Tuesday January 6, 2004
 

New Year’s Eve on the outside

 

As far back as I can remember New Year’s Eve was always the night to turn into a regular party animal. It was the time of the year to dress up like a fool and go searching for the best party in town. In reality, more time was spent on the road driving from one lousy New Year’s Eve party to another, ending in utter exhaustion.
Midnight arrives ushered in by the big electronic ball tumbling down in Time Square and the whole freaking world breaking down in a song to bid the year good by or is it to hello, I forget which. If you are lucky there will be fireworks from a distance. And then we all suck face to wish each other a happy new year. Guys, who are normally loath to touch one another, shamelessly hug in public. It is a positively soggy moment and we go on partying till the sun rises in the horizon.

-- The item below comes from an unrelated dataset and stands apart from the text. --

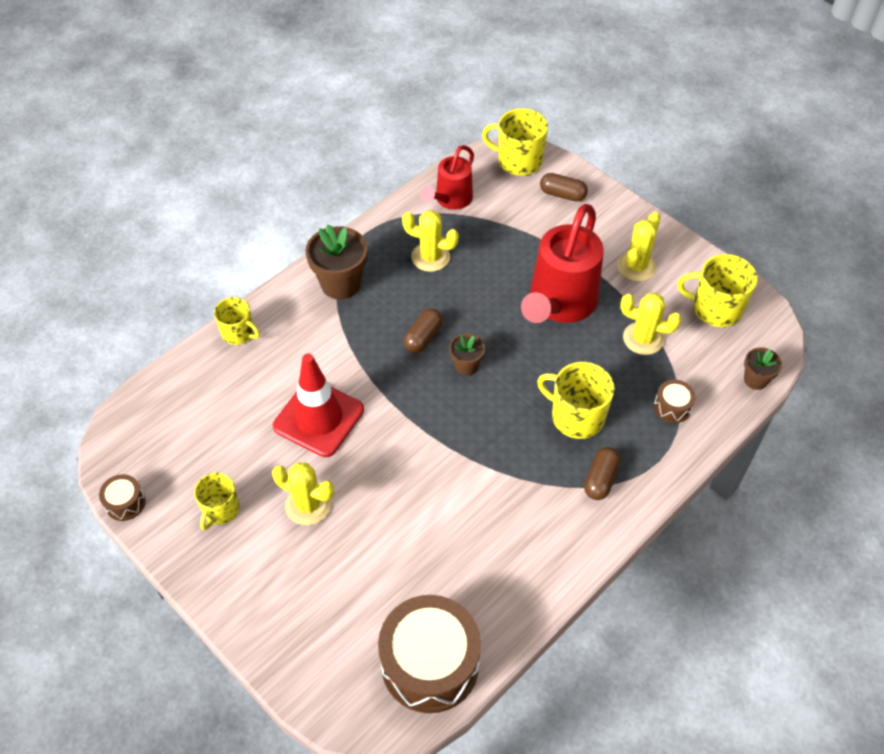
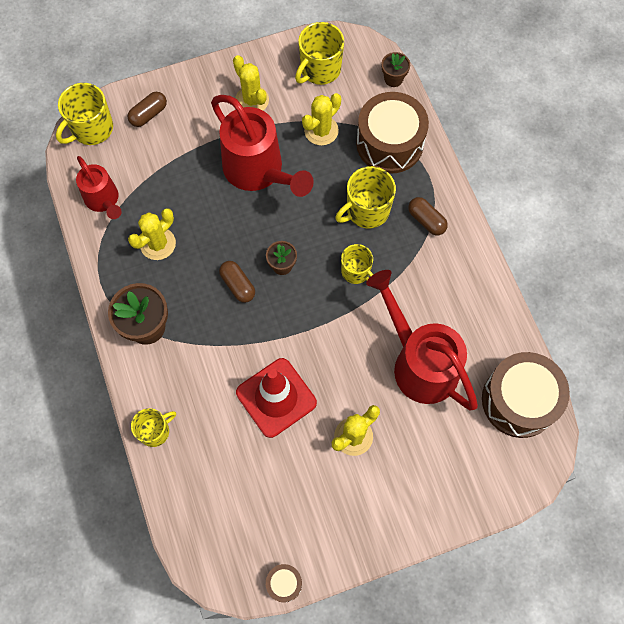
camera: 65 degrees left, 15 degrees up
(220, 510) = (327, 506): yellow mug -> yellow mug (356, 271)
(423, 537) = (419, 362): none -> red watering can
(672, 407) = (389, 143): brown drum -> brown drum, size x2.26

You finally go home looking like a wet rag, smelling of booze and stale cigarettes. If you have been too happy, it is time to “barf” buddy, or just pass out on the bed with shoes still on. It is a special day. It is a day for starting out fresh, flushing all your sins, going to confession, starting with a clean slate, from a tabula rasa…I shall exercise, eat right, read more, loose weight, drink less and quit smoking…resolutions to be keep.

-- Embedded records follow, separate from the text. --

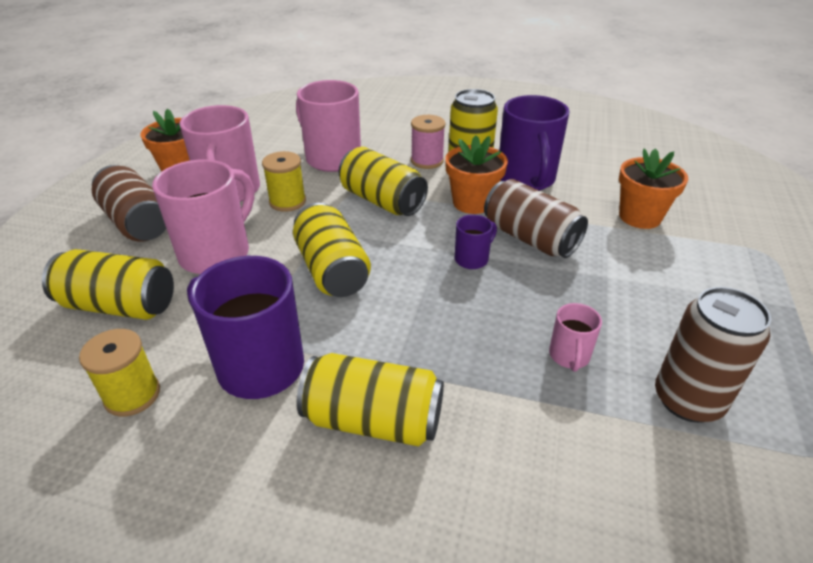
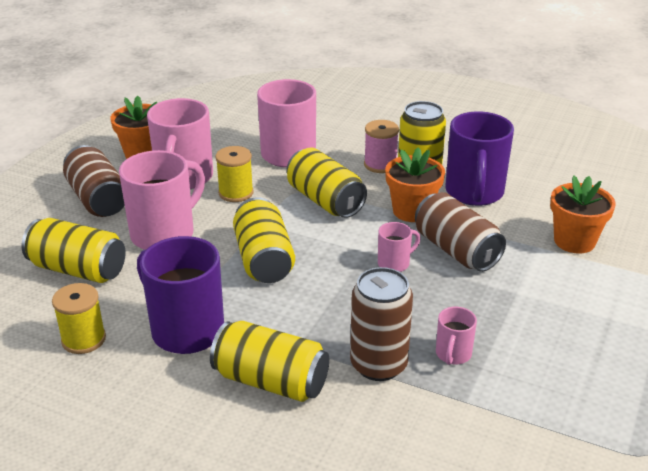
camera: 10 degrees right, 5 degrees down
(472, 259) = (394, 263): purple mug -> pink mug
(688, 400) = (543, 400): brown can -> brown can (378, 365)

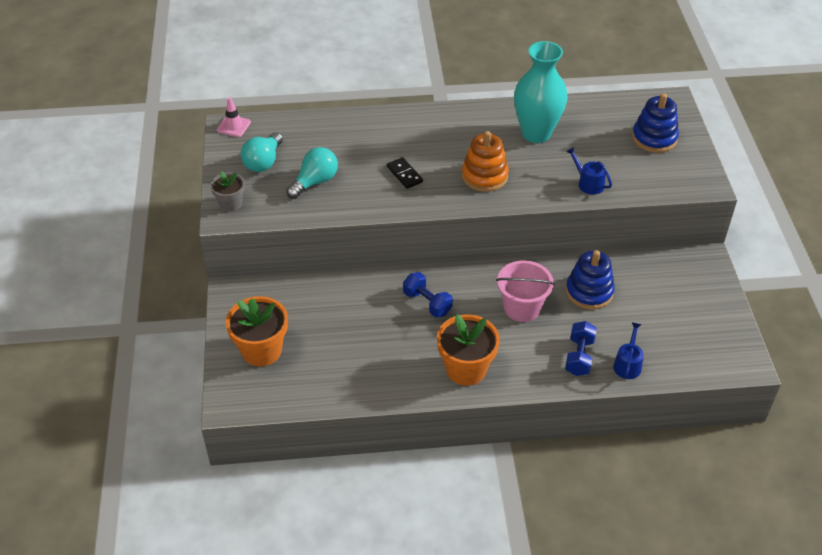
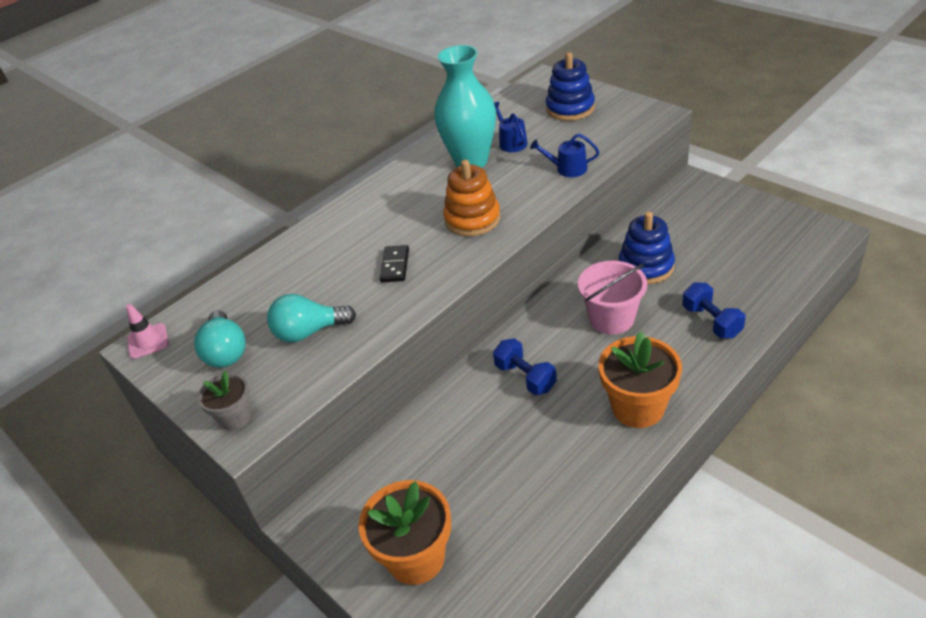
camera: 35 degrees left, 5 degrees down
(315, 182) = (309, 332): turquoise light bulb -> turquoise light bulb turned 105 degrees counterclockwise
(404, 174) = (395, 265): black domino -> black domino turned 75 degrees clockwise
(427, 303) = (525, 377): blue dumbbell -> blue dumbbell turned 45 degrees clockwise
(627, 364) = (754, 298): blue watering can -> blue watering can (511, 142)

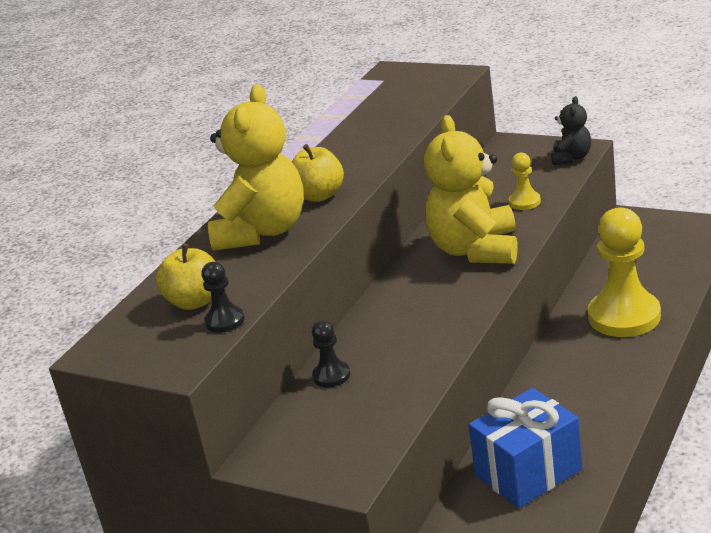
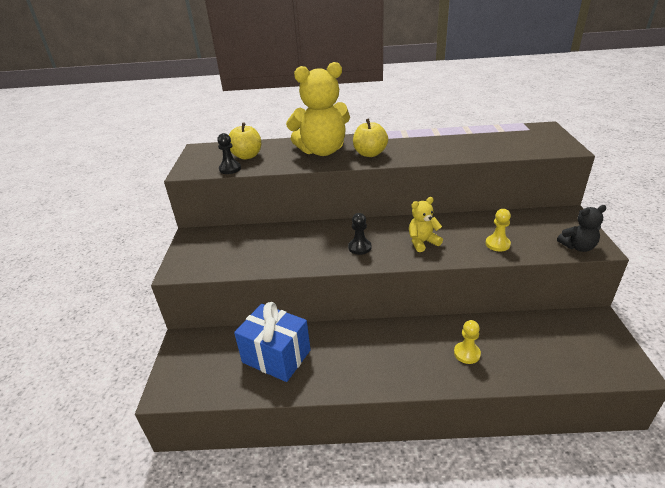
camera: 60 degrees right, 5 degrees up
(331, 376) = (268, 233): black pawn -> black pawn (359, 247)
(475, 250) = (422, 242): yellow teddy bear -> yellow teddy bear, size x0.50
(624, 316) = (467, 353): yellow pawn -> yellow pawn, size x0.47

Remember the Centennial-Eve party at the Sheratons Addis? It was the first time I got to New Year’s Eve bash at 7 PM and parked literally a mile away and took the bus, in a tuxedo no less. A good friend had one of those fifteen-hundred-Birr free tickets that float about as the big bash approaches. The thing about not paying the entrance fee is that you are free from trying to get your money’s worth and can actually enjoy yourself.
Food and drinks, Aster Awekele live on stage, men, women and hermaphrodites decked in their Sunday best, killer shoes, bare skin and mini-skirts milling about all night… it was my kind of party. At midnight spectacular fireworks to welcome the century, the ooohhs! and aaahhs!…to successive explosions of color. New year was there and it was gone.
The second time around it was more or less the same. Then it disappeared after the infamous 9-11, the Sheraton party, but this year it was back with a bang! The place looked like Disneyland complete with glittering tri-colored palm trees, the type that you plug in the wall, and dazzling throb lights from the hotel rooftop…and don’t forget the searchlights announcing the party to the heavens.
Empress Taitu Ave. has turned into a a huge parking lot all the way down to the Ambassador. As midnight approached the streets everywhere are jammed with people who flock from every corner of Addis Ababa to see the fire works up close. The area around Minilik’s main gate with its commanding view of the Sheraton and its surroundings is jammed with spectator traffic and pedestrian, mixed in the middle of the road. Angry horns blowing and police pushing the crowd back. Not my party.
But further down towards filweha the crowd was just closing in when I parked and got out, at the bottom of the hill not far from Zewditu Hospital. In minutes traffic stopped and driver and pedestrian mixed again when loud bursts of explosions filled the sky with multiple bright colors. Flowers rained on our heads, sparkling mushrooms descended from the heavens to almost tree-top level.
At first the crowd was not impressed much. But the launch pad finally shifted from the top of the Rina structure to ground level at filweha meda. Smaller muffled explosions first hurl small rockets that explode in the sky. The explosions rocked your bones from up close. Multiple explosions drew the loudest and longest cheers from the crowd as each thunderous burst rocked their feet, a split second after spiraling mushroom light in the sky.
In the end, no happy new year, no drinks or music, only a quite adoration of the fireworks and a long walk home.
A different, a completely different sensation than checking it out from wherever with a drink in one hand a cigar in the mouth, a woman at your side and a couple of sore feet. At the Sheraton a planted spy tells me some were so happy they were crying in full view of partygoers. She was not impressed with the put on pizzazz. Another spy danced till she dropped. The fireworks? What fireworks?
As soon as the 30 minute long firework display came to an end, it was time to search for a party, just like the old days. Heading south to the Golf Club for a little dance. Hug an old friend on the dance floor, a few drinks and good morning Addis Ababa. It is a brand new year, don’t you forget it.